◆ Exercise prompt
Each line below is to be repeated exactly; any picture is to be left out.
::: Data below
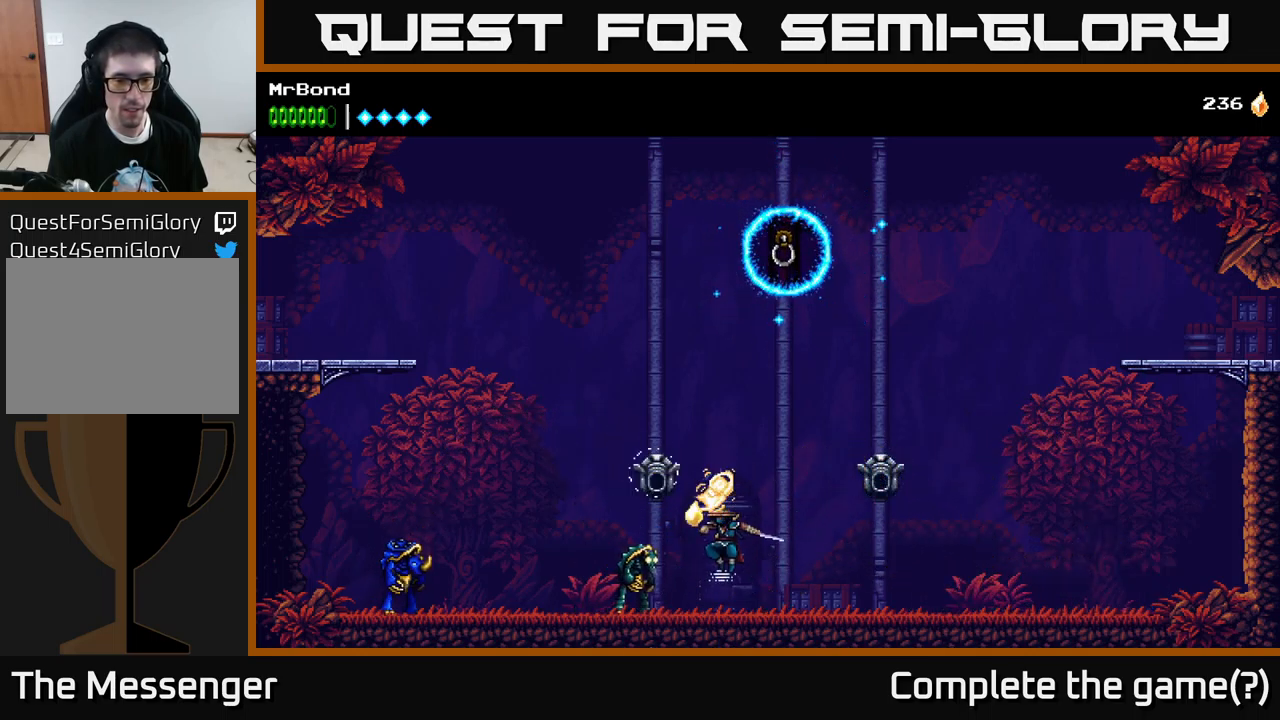
{"buttons": ["DPAD_LEFT"], "left_stick": "center", "right_stick": "center", "events": [[134, "X", "up"], [284, "X", "down"], [400, "X", "up"]]}
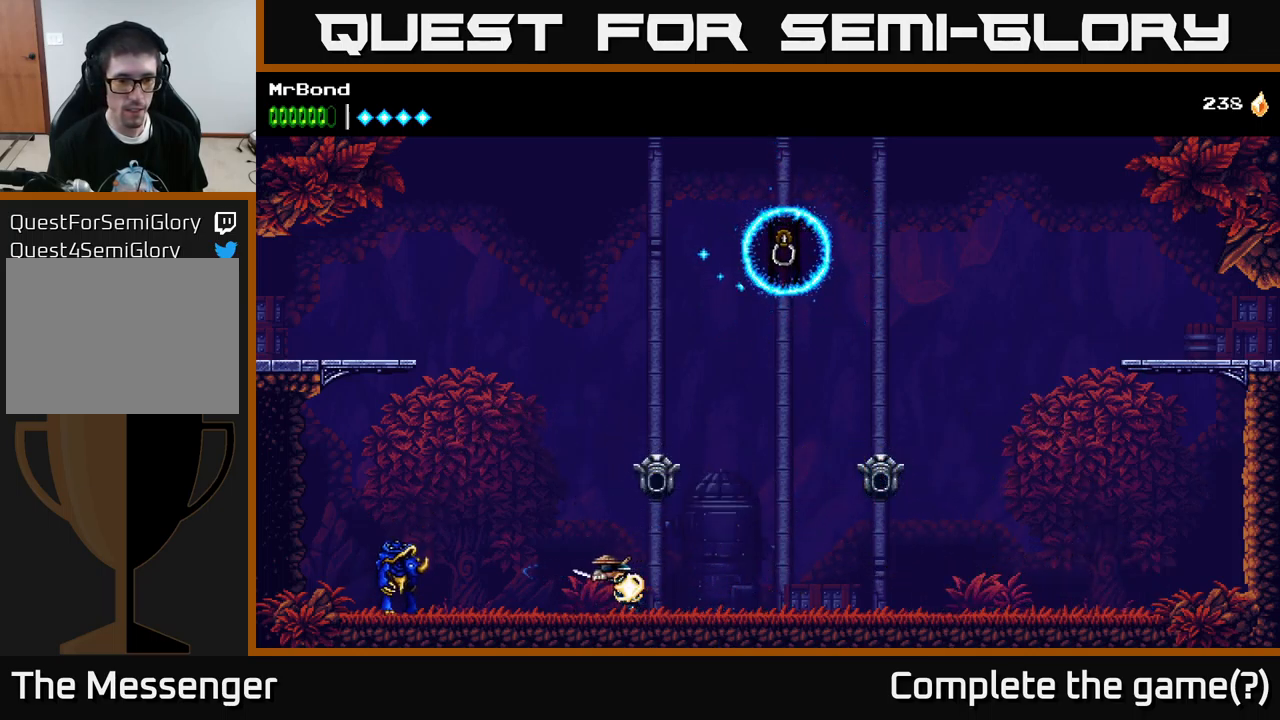
{"buttons": ["X", "DPAD_LEFT"], "left_stick": "center", "right_stick": "center", "events": [[450, "X", "down"]]}
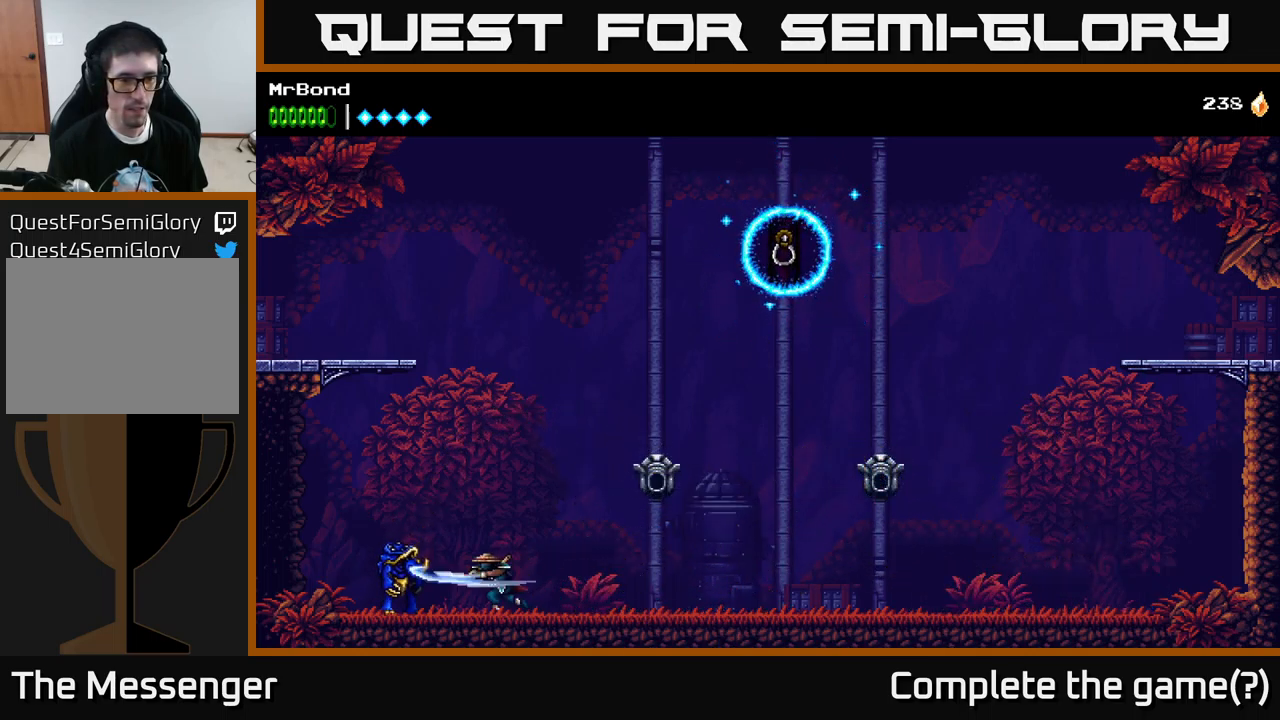
{"buttons": ["A", "DPAD_RIGHT"], "left_stick": "center", "right_stick": "center", "events": [[117, "X", "up"], [200, "X", "down"], [267, "A", "down"], [301, "X", "up"], [334, "DPAD_LEFT", "up"], [417, "DPAD_RIGHT", "down"]]}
::::::
◆ Output
{"buttons": ["DPAD_LEFT"], "left_stick": "center", "right_stick": "center", "events": [[134, "X", "up"], [284, "X", "down"], [400, "X", "up"]]}
{"buttons": ["X", "DPAD_LEFT"], "left_stick": "center", "right_stick": "center", "events": [[450, "X", "down"]]}
{"buttons": ["A", "DPAD_RIGHT"], "left_stick": "center", "right_stick": "center", "events": [[117, "X", "up"], [200, "X", "down"], [267, "A", "down"], [301, "X", "up"], [334, "DPAD_LEFT", "up"], [417, "DPAD_RIGHT", "down"]]}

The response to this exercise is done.